R warning message - glm.fit: fitted probabilities numerically 0 or 1 occurred

So the good news is…. your proposed logistic regression model is very, very good at predicting the response variable. Suspiciously good. To the point of being problematic, since a logistic regression model rarely predicts the other that perfectly without cheating. This will trigger a warning message in R.

Description of the glm.fit Warning

The “glm.fit: fitted probabilities numerically 0 or 1 occurred” warning message occurs when the predicted probabilities of a glm logistic regression model are too good. This function uses fitted probabilities of a data frame to allow the prediction of other values. If those probabilities are too perfect, that is one and zero, it suggests that something is wrong with the data. The result is a warning. The irony of this warning message is that results from your data being too good, therefore it causes a warning and not an error message. This way, the program can continue to run and supply the output while letting you know there is a potential problem.
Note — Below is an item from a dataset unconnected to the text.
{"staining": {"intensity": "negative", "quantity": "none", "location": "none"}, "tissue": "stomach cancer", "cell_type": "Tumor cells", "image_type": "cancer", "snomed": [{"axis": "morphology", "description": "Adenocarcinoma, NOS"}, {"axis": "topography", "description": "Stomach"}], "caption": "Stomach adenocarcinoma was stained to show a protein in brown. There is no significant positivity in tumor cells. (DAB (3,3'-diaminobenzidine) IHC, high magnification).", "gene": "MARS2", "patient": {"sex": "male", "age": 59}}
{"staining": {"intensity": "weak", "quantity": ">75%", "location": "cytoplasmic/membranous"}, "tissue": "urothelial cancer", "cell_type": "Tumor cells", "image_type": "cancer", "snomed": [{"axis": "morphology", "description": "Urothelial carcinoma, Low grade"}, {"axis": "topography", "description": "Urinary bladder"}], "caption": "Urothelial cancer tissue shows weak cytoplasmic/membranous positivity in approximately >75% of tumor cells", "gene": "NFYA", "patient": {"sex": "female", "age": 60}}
Explanation of the warning

When doing a logistic regression, the model works on probabilities. When the probabilities are exactly one and zero, the data looks suspiciously good to the function. As a result, the function triggers a warning message to alert you to the potential problem.

> x = c(5,-2,6,-7,8,-4,3,-5,2,-1)
> y = c(1,0,1,0,1,0,1,0,1,0)
> df = data.frame(x, y)
> glm(y ~ x, df, family = “binomial”)

Call: glm(formula = y ~ x, family = “binomial”, data = df)

Coefficients:
(Intercept) x
-7.725 15.450

Degrees of Freedom: 9 Total (i.e. Null); 8 Residual
Null Deviance: 13.86
Residual Deviance: 3.443e-10 AIC: 4
Warning message:
glm.fit: fitted probabilities numerically 0 or 1 occurred

In this example, the explanatory variable is a perfect predictor of the response variable. As a result, it triggers the warning message, making it a perfect example of this warning message.

How to fix the warning

Ironically, you may not actually WANT to fix this warning. I mean, your model is perfect right? You predict the outcome with 100% accuracy.

Consider this a polite suggestion to check your program and underlying data to make sure you haven’t made a broader mistake in your data prep.

If you truly intend to fix this warning, include an imperfection in the data being analyzed. Now because the program still runs and provides an output, you do have the option of simply tolerating the warning message.

> x = c(5,-2,6,7,8,-4,3,-5,2,-1)
> y = c(1,0,1,0,1,0,1,0,1,0)
> df = data.frame(x, y)
> glm(y ~ x, df, family = “binomial”)

Call: glm(formula = y ~ x, family = “binomial”, data = df)

Coefficients:
(Intercept) x
-0.8435 0.4077

Degrees of Freedom: 9 Total (i.e. Null); 8 Residual
Null Deviance: 13.86
Residual Deviance: 8.918 AIC: 12.92

It is important to note, as illustrated in this example, fixing this warning does not require a complete separation between the explanatory variable and the response variable. In this example, we simply change a negative seven to a positive seven. This one change disrupts the pattern just enough to avoid the warning.

This warning simply lets you know that the probabilities that the glm function is getting from your data are all ones and zeros. In other words, the predictive nature of your data is perfect which is an unusual situation. Therefore, the warning is triggered. Furthermore, eliminating the warning simply requires adding an imperfection to the data. It is most likely to occur when producing test or demonstration data frames. This is because real-world data is hardly ever likely to be that good. However, when creating material for demonstration or testing purposes you might encounter this situation. Fortunately, once you understand why this warning occurs, you can avoid it.